E su questo punto dal Colle i moniti sono stati lapalissiani. Non ci possiamo permettere una crisi di governo adesso: è un po’ il succo del discorso che il premier ha proposto alla Camera e replicato al Senato, dove la risoluzione di maggioranza passa con 159 sì e con la quale, così come il testo approvato a Montecitorio, si chiede di riformare il patto di stabilità e contestualmente di realizzare l’Edis, il sistema europeo di assicurazione dei depositi bancari.
“Il governo ha bisogno della massima coesione delle forze di maggioranza: è importante il confronto dialettico, ma poi va superata in una sintesi superiore la varietà di opinioni.

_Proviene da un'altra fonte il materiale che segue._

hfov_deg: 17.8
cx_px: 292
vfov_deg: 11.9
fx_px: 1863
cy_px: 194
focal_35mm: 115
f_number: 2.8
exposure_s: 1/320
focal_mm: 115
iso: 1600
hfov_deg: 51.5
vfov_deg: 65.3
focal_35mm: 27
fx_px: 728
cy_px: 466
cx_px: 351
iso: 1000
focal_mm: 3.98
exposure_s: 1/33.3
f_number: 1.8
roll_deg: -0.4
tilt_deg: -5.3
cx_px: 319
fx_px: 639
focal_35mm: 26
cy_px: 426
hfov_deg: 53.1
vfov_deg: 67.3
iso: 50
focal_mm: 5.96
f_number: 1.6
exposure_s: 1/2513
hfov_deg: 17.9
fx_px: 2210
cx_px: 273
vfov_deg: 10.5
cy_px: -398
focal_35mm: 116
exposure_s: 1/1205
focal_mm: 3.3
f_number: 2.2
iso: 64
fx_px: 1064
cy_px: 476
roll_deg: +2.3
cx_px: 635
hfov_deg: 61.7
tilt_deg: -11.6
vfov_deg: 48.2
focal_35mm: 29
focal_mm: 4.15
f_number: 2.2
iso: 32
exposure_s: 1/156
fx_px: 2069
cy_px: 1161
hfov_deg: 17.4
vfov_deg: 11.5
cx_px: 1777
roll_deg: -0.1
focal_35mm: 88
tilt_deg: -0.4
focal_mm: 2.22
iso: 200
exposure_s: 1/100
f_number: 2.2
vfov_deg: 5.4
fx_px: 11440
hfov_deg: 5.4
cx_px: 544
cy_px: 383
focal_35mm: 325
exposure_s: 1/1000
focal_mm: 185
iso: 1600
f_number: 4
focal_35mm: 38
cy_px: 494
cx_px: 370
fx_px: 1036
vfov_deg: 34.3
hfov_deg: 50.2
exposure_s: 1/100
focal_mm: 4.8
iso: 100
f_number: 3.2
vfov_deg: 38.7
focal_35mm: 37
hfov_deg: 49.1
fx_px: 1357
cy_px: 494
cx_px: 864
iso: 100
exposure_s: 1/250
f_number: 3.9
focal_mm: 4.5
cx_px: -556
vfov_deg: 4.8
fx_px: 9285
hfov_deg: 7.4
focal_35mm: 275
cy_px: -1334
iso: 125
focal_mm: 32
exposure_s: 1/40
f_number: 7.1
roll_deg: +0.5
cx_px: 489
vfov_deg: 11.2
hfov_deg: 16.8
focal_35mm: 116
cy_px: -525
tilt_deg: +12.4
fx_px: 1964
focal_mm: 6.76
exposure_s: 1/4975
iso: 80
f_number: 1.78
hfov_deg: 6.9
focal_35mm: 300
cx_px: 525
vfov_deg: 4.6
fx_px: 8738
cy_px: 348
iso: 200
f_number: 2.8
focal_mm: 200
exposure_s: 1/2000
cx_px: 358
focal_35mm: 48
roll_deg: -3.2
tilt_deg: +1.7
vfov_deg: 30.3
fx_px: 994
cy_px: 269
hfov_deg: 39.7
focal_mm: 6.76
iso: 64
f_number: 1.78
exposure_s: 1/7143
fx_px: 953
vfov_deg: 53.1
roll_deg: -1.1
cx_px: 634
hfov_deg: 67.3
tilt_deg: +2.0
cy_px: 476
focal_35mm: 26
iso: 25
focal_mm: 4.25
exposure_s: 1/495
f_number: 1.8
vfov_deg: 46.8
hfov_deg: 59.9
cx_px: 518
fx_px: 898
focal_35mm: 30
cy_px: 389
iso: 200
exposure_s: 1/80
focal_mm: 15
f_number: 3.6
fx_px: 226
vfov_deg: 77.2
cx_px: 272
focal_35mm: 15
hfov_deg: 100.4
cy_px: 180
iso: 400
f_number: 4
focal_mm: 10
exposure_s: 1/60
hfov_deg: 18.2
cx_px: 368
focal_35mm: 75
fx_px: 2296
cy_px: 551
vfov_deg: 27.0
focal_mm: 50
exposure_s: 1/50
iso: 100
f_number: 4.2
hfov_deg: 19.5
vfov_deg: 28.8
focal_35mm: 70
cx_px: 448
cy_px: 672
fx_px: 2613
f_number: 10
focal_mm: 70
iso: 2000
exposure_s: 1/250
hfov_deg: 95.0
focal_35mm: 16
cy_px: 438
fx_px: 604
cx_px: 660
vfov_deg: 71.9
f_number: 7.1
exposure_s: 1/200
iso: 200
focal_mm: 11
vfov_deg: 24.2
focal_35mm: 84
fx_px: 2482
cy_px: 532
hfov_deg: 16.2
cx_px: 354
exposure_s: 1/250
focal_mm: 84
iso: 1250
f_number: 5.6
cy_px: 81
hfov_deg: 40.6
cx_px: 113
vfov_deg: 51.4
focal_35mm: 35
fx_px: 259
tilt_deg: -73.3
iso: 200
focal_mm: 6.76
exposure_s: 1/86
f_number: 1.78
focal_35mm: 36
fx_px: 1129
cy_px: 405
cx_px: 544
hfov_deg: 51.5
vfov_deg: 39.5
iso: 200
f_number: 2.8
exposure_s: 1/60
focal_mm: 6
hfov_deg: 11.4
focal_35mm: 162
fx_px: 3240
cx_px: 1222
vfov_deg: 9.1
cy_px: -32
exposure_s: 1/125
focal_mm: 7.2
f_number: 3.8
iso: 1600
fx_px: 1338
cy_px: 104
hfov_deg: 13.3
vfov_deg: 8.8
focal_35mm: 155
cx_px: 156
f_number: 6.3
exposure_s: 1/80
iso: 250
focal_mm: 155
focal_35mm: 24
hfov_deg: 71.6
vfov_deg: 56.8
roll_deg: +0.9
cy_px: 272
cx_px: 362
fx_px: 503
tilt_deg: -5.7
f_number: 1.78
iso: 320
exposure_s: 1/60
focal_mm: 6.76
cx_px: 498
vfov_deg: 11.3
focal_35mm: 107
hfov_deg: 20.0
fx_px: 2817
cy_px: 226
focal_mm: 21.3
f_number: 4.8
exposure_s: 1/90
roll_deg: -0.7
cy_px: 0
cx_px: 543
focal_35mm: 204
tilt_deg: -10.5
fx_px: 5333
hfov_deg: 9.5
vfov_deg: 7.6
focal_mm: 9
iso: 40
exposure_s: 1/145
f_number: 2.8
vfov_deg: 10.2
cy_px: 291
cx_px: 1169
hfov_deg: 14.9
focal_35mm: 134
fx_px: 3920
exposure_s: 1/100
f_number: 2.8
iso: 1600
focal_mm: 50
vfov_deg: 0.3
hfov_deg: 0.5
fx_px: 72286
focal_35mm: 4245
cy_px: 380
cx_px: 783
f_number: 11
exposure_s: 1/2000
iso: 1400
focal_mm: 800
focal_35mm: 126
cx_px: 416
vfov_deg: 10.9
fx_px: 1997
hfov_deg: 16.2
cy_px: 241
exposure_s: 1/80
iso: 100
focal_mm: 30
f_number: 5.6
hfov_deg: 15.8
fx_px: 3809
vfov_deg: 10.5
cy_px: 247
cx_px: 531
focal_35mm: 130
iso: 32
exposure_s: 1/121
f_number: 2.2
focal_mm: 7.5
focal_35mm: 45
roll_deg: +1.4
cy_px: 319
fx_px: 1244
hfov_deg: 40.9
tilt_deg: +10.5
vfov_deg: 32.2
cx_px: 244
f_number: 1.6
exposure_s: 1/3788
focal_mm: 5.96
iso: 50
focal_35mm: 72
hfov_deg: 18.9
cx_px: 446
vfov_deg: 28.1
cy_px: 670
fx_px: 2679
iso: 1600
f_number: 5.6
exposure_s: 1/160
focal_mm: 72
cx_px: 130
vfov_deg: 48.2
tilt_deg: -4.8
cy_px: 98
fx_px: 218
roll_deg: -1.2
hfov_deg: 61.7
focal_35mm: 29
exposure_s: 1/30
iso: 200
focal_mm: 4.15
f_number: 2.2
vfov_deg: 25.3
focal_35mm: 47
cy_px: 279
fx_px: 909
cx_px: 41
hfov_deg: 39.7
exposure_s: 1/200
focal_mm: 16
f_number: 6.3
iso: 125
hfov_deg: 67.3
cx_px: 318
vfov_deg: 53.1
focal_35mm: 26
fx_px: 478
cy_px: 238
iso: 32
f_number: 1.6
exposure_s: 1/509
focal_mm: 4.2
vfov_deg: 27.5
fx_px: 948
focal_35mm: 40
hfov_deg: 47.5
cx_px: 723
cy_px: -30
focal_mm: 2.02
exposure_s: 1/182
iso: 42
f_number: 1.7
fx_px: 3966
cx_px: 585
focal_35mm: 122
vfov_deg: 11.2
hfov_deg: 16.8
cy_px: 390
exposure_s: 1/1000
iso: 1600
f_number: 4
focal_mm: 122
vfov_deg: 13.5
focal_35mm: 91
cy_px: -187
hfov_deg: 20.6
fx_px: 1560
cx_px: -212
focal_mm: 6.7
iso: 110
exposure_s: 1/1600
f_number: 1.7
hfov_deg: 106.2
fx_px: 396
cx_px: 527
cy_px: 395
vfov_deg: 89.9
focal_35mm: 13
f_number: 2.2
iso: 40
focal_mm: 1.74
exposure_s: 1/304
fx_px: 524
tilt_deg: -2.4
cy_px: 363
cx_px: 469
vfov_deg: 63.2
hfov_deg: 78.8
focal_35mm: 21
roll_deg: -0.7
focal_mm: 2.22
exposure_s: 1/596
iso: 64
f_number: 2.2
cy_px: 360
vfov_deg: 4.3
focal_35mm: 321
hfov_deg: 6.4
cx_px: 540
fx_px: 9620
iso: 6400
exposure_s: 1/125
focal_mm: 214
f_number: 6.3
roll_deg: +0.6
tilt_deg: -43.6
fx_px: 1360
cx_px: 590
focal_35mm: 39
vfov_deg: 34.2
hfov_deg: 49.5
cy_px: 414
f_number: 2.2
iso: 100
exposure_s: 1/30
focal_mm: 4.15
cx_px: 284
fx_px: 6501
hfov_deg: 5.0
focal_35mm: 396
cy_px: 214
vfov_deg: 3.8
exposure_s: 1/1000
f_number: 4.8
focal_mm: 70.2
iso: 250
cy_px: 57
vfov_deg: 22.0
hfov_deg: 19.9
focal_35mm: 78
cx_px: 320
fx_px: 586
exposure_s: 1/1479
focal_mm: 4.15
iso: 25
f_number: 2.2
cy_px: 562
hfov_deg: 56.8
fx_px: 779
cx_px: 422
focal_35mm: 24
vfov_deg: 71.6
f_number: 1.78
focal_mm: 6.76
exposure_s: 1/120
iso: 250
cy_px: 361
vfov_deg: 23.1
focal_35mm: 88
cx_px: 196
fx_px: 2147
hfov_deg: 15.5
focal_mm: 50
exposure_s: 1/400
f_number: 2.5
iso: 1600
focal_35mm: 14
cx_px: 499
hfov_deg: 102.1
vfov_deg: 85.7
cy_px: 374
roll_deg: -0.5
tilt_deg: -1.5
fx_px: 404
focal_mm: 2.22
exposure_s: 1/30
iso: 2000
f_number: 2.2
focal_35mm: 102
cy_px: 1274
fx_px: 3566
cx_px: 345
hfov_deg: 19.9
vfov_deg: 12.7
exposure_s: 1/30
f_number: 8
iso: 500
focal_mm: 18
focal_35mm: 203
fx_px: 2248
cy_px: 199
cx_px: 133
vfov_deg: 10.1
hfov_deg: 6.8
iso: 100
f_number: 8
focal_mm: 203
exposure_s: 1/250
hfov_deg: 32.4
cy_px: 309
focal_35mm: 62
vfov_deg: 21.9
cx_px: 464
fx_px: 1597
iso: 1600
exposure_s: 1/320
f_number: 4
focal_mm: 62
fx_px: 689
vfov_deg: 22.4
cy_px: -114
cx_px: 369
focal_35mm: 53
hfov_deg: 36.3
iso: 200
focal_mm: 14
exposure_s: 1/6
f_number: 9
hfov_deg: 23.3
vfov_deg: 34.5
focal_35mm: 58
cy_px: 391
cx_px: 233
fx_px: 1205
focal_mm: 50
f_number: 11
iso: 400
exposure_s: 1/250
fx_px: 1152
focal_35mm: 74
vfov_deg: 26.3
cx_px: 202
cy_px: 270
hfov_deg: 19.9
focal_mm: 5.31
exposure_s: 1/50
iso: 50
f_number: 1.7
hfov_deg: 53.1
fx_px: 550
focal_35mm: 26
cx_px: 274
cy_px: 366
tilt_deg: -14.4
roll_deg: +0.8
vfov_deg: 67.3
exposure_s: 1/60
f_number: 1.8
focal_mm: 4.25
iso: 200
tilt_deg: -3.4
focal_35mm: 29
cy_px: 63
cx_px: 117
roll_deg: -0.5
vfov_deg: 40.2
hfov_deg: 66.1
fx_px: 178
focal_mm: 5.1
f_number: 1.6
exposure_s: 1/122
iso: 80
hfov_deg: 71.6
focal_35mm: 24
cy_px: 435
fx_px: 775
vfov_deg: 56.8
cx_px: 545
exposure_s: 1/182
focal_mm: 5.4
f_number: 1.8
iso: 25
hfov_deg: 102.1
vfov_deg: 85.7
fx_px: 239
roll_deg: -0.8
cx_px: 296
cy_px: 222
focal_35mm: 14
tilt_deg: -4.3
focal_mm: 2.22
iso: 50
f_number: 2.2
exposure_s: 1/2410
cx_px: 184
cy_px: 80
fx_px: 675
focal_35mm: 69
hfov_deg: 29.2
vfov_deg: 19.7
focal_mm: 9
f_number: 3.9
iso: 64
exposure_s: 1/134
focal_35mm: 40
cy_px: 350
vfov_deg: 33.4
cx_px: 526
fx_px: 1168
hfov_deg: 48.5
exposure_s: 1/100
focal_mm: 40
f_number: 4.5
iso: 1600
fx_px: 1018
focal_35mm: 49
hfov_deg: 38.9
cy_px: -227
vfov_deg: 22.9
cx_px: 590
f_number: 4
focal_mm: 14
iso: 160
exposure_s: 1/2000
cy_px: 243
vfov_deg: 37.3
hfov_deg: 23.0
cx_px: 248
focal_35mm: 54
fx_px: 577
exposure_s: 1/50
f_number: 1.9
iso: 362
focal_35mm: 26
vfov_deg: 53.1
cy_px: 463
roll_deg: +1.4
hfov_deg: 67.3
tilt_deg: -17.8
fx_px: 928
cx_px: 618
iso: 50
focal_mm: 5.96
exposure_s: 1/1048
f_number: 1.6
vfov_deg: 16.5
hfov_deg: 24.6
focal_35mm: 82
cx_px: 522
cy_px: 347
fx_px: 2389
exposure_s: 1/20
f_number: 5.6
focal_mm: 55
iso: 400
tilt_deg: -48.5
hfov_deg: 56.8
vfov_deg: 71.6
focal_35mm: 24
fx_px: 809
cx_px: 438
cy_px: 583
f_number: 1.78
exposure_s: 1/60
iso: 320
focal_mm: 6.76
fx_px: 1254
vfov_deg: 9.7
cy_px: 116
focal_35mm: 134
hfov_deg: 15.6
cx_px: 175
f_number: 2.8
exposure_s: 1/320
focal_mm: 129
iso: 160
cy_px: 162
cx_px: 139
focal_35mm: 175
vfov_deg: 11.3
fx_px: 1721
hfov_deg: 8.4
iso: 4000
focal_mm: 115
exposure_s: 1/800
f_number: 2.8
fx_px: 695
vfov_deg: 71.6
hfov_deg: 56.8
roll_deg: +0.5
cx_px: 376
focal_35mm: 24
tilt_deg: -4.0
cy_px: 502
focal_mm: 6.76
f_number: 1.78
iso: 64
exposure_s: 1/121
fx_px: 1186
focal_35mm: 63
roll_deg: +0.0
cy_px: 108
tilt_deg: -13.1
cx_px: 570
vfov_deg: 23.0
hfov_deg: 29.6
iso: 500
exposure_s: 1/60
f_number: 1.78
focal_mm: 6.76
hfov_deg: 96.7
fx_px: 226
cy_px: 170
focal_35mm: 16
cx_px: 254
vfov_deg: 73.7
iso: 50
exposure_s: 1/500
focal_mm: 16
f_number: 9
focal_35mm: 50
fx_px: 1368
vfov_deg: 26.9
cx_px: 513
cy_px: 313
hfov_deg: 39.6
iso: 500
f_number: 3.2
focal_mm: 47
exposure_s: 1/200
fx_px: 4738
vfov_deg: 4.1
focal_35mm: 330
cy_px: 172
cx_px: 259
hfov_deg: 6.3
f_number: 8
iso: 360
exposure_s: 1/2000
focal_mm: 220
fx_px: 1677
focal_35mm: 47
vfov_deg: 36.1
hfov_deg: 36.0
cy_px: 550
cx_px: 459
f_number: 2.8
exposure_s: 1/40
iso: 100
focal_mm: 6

La coesione delle forze di maggioranza ci consente di continuare a batterci in Europa – afferma Conte – per fornire il giusto contributo critico alle riforme in corso e al processo di rinnovamento, che si preannuncia, anche delle istituzioni europee”. Non manca poi una “bacchettata” alla maggioranza che rischia, a causa della sua litigiosità, di perdere il senso “costruttivo” del confronto.
Del resto anche il ministro Luigi Di Maio, che in questi giorni ha lavorato per l’unità della maggioranza e nel Movimento ha fatto da mediatore per far capire a tutti “la responsabilità di governare la settima potenza mondiale”, crede che “Dialogando tra persone adulte si trova sempre una soluzione”(il riferimento è anche al nodo sulla struttura del Recovery che agita il Cdm). Se al Senato, infatti i diciotto senatori di Iv “augurano buon lavoro a Bruxelles” a Conte, queste le parole di in Aula, e “la riforma del Mes va nella direzione giusta”, sulla gestione dei fondi in arrivo dall’Ue i toni non sono così concilianti.
“La task force non può sostituire il Parlamento, ma non è solo un problema di metodo, anche di merito”. Italia Viva, dice l’ex premier, “Voterà contro la Legge di Bilancio se conterrà ancora la norma sulla governance dei servizi e chiede nel piano italiano per spendere i 209 miliardi dell’Europa il doppio o il triplo per la sanità”. Scontato il no alla risoluzione di maggioranza di Lega e Fratelli d’Italia, e nessun “soccorso esterno” da parte di Forza Italia, che vota compatta con il centrodestra contro la risoluzione della maggioranza. Uniche voci in contrarie quelle già previste dei deputati Renato Brunetta e Renata Polverini, che comunque hanno evitato di votare in dissenso non partecipando, con ilo capogruppo Maria Stella Gelmini che sottolinea come gli altri quattordici azzurri che non hanno partecipato al voto fossero assenti giustificati da motivi personali o di salute.